Believing that something worthwhile will be had in searching out the basic, the fundamental, the essential, before you see it, is perhaps the important point here. 

Hope believes that vision will play out meaningfully, given the chance; even in the simplest exercise.

Ideation Drawing, 2013, 8 1/2" x 11"

Studies for "Discovering the Broken Obelisk", 2013, The Art Library, Brooklyn, NY

Who knew that this ideation would lead to a complete break from 25 years of abstract expressionist/surrealist artwork?  Nearly 5 years later I continue investigating related imagery alluding to order and peace beyond our everyday experience.


"Oblique Tetrahedron", 2017, 36", Welded Steel with Powder Coat Finish,  © James Thatcher

http://jtnwdc.wixsite.com/jamesthatcherarts

  


Saturday, March 16, 2013

Andrew Warhola


Concerning Andy Warhol

           I never met Andy Warhol but I was removed from his presence once.
 
 
 

But that presence seems to inhabit plenty of art work these days…my own included.   Whether I am manufacturing cabinets or knocking out dozens of paintings, the foray into production work hearkens to that 60’s Factory aesthetic; and pays homage. 

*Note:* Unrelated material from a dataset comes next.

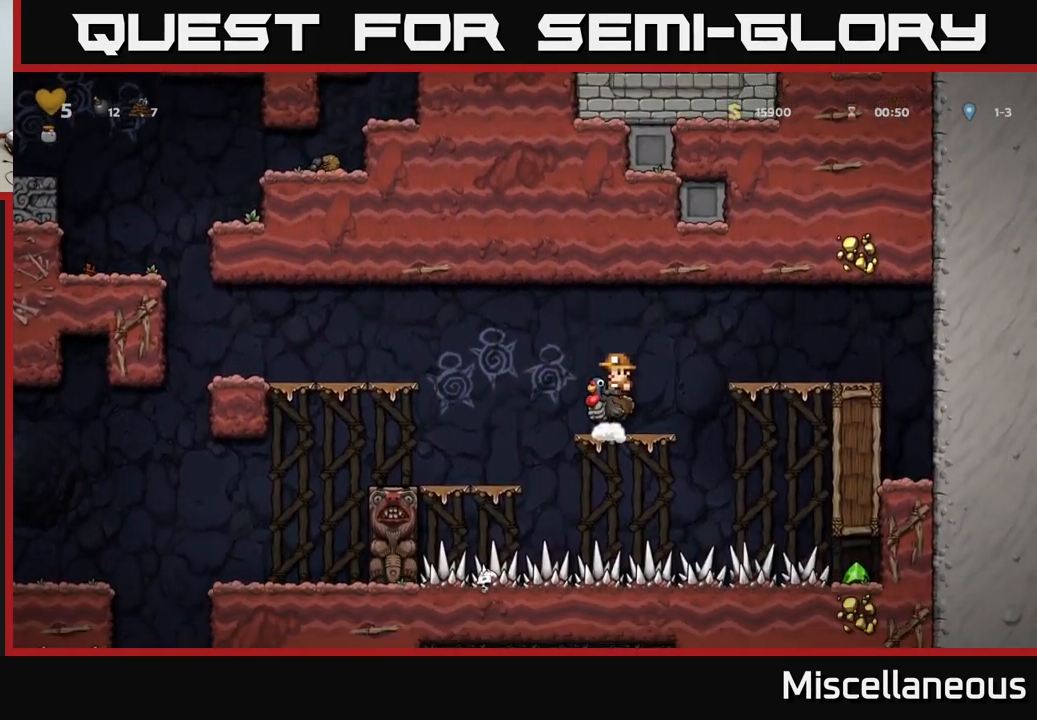
{"buttons": ["A"], "events": [[100, "A", "down"], [167, "A", "up"], [217, "DPAD_RIGHT", "down"], [250, "A", "down"], [300, "DPAD_RIGHT", "up"]]}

I’m surprised to consider The Factory as a precursor to some classic Minimalist artists and their use of industrial practices.  Picture their artwork (as different as it could be both visually and in attitude) as being directly influenced by Warhol:  The cube sculptures of Sol LeWit, the boxes of Donald Judd…He brought multiple imagery to contemporary art, as well as mass production, although the cited Minimalists pursued different ends and means.  Curious….

Portraits of Campbell soup cans (or was that Still Life?) were the uncomfortable birth of something different; made more so by its proximity to the triumph of Abstract Expressionism.  In the immediate wake of the introspective Abstract Expressionists came one who depicted the plainly visible world in iconic fashion. 

Similar to The Ashcan School, with its own depictions of the everyday, Warhol also staked out the territory of everyday life (the boring) as subject matter; as well as the controversy of “urban realism”*.  Consider the early Warhol as an extension of this classic New York interpretation of art/life….

Fun stuff!  …And what about Mr. Brainwash!?